● **ASSIGNMENT**:
In the records below, reproduce the lines between the one holding "sociais abertas até" and the one holding "Compartilhar", inclusive.
RECORDS FOR THIS TASK below:
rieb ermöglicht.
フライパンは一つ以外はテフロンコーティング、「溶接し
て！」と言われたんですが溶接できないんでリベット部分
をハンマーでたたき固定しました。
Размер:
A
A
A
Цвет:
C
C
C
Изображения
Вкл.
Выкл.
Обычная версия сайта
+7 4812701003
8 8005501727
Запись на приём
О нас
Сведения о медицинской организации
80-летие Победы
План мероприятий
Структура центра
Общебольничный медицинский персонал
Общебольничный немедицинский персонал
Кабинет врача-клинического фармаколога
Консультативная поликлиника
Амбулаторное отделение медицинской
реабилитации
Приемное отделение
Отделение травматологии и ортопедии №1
End of RECORDS FOR THIS TASK.
RECORDS FOR THIS TASK below:
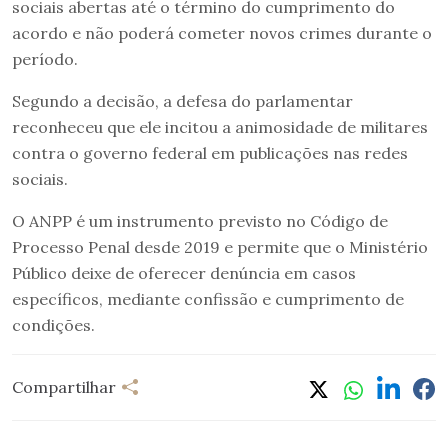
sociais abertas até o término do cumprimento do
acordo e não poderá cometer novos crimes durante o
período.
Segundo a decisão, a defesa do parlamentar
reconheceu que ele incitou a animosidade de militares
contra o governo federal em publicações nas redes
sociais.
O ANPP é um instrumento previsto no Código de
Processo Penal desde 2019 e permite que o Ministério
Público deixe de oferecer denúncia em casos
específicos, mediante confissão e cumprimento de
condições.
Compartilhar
End of RECORDS FOR THIS TASK.
● **RESPONSE TO THE TASK**:
sociais abertas até o término do cumprimento do
acordo e não poderá cometer novos crimes durante o
período.
Segundo a decisão, a defesa do parlamentar
reconheceu que ele incitou a animosidade de militares
contra o governo federal em publicações nas redes
sociais.
O ANPP é um instrumento previsto no Código de
Processo Penal desde 2019 e permite que o Ministério
Público deixe de oferecer denúncia em casos
específicos, mediante confissão e cumprimento de
condições.
Compartilhar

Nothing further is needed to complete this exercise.